One of the “amazing things” in their cell walls is beta glucen – a type of soluble fibre found abundantly in reishi and shitake mushrooms – which research suggests may lower insulin resistance, blood cholesterol, reduce inflammation and boost immunity.
“They are also your gut's best friend,” Phillips says of mushrooms. “They’re packed with prebiotics which is a type of fibre which feed our gut microbiota, they contain digestive enzymes – breaking down protein and carbohydrates and fats into much smaller parts so then our guts have to do less work and we can absorb more nutrients from the food – increasing the availability of nutrients.”
Mushrooms have been used in Traditional Chinese Medicine for centuries to boost immunity, energy, digestion and even as an adjunctive cancer treatment (one particular variety, which Chinese athletes claim helped them smash world records back in 1993, is so coveted it is more expensive than gold).
Shiitake mushrooms.Credit:Elena Elisseeva
Associate Professor Xiaoshu Zhu, director of the Chinese Medicine Program in School of Science and Health at Western Sydney University, believes the booming interest in mushrooms is a byproduct of our societal shift towards preventative medicine and commercial cashing in on that interest.

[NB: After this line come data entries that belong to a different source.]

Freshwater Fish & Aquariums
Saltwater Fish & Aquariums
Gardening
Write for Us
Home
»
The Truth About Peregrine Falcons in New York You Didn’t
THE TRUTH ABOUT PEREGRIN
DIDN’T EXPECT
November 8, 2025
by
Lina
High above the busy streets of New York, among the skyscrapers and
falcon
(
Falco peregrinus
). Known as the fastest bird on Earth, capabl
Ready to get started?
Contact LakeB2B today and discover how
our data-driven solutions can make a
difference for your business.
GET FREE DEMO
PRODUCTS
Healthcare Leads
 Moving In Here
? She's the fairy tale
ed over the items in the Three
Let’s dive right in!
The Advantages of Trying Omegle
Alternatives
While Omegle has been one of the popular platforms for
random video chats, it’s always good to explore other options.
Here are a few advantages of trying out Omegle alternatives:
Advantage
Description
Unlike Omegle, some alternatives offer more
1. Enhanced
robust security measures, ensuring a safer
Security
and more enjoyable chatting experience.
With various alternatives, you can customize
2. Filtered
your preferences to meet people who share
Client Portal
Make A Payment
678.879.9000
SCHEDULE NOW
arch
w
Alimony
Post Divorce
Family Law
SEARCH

“In the practice of Chinese Medicine [mushrooms] are used for almost every condition,” says Zhu. “Two types are used in 70-80 per cent of prescriptions and that’s because it’s being used for its anti-inflammatory purpose… [many ailments] are the result of inflammation.”
But, Zhu warns that they are by no means a cure-all. In Chinese Medicine, she explains, the same ailment might be treated differently, depending on the practitioner’s diagnosis of the underlying cause.
“If you’re constantly consuming it at high dosage, it can cause trouble. It’s the same as ginseng – it is used by people for fertility but it can also cause high blood pressure,” Zhu says. “Ginseng is very hot in nature… very often, if people [with too much ‘yang’ chi] take ginseng it leads to insomnia and makes them irritable.”
For this reason, she advises using medicinal mushrooms under the guidance of practitioners. She also recommends organic mushrooms because of their tendency to soak up heavy metals in the ground.